I’ve been interviewing interns recently, and decided to ask them how they imagine the world looking in 50 years from now. It is a very hard question. What I wanted to know from the question is if these young people had vision for the future. I only thought it would be fair if I have a vision, myself, and if I can articulate it.
I imagine that in 50 years world will look more physically like my grandma’s world. I think there will be more trains and busses (and they will be faster and more convenient!). I think more land will be farmed, and on a smaller scale. I think we will use fewer pesticides. I think homes will be smaller. I think more work will be done from home and the daily commute will look very different.
I also think we won’t be living off this literal dinosaur of an idea – fossil fuels. This brings me to the re-imagine a world without gas stations. The corner gas station will become something else. Maybe it will be a tool-sharing station where I can go borrow a saw and some craft supplies. Maybe it will be a community center, where we watch movies or local plays together. Maybe it will be a B’nB for travelers who have more leisure time. Whatever happens, I am imagining the end of gas stations.

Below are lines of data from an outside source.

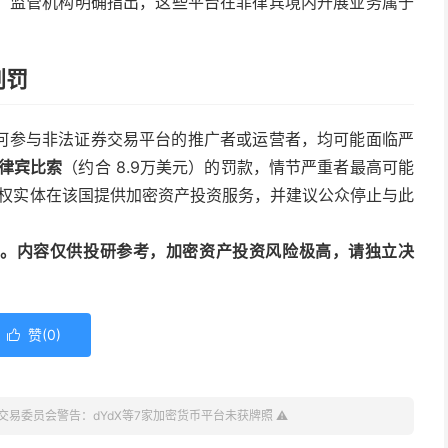
，监管机构明确指出，这些平台在菲律宾境内开展业务属于
刑罚
何参与非法证券交易平台的推广者或运营者，均可能面临严
菲律宾比索
（约合 8.9万美元）的罚款，情节严重者最高可能
授权实体在该国提供加密资产投资服务，并建议公众停止与此
动编译。内容仅供投研参考，加密资产投资风险极高，请独立决
赞(
0
)

交易委员会警告：dYdX等7家加密货币平台未获牌照 ⚠️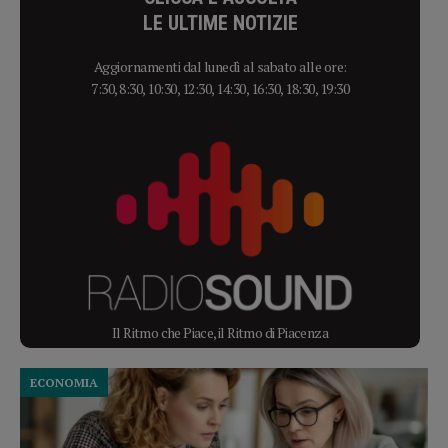
LE ULTIME NOTIZIE
Aggiornamenti dal lunedì al sabato alle ore:
7:30, 8:30, 10:30, 12:30, 14:30, 16:30, 18:30, 19:30
Il Ritmo che Piace, il Ritmo di Piacenza
ECONOMIA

I think there would be some additional benefits too, besides the improvement of air quality. Gas stations are often paired with “convenience stores.” Our gas addicted country has so many stations that they ARE relatively convenient. These stations are filled with “convenience” foods, too. In 50 years I think I’ll see and end of unhealthy food. I think “convenience food” will change, too. No more gum, soda, and chemically infused potato chips (and milk that costs 25% more than a grocer). Instead, maybe this location is a corner store with healthy and local alternatives.
When I think about the amount of my life I have spent at a gas station when I would have rathered to be doing something else, I am a little saddened. I did not consent to this relationship, but I don’t have much choice but to participate in my system. There was no day in drivers education class that said that if I get my license that I would be connected to the fossil fuel economy for as long as I need (or want) personal transportation. From the day I got my drivers license, I had given tacit consent to the system. I had traded it for other opportunities. I am of the belief that this type of trade off is unfair to burden upon others, and other generations.
My only option is to request more renewable energy and step away from the fill up culture. With renewables, the energy comes to me. The waves turn (hydro), wind blows (wind), and the sun shines on the planet (solar). I don’t have to go out and catch the sun. I don’t have to stop on my way to and from work to pick up the wind I need to light my house. Even coal fired plants have to fill up by transporting the coal (via fossil fuels) to the existing power stations. That time could be used doing something better, like swimming in the ocean.
I am looking forward to a life without fill ups.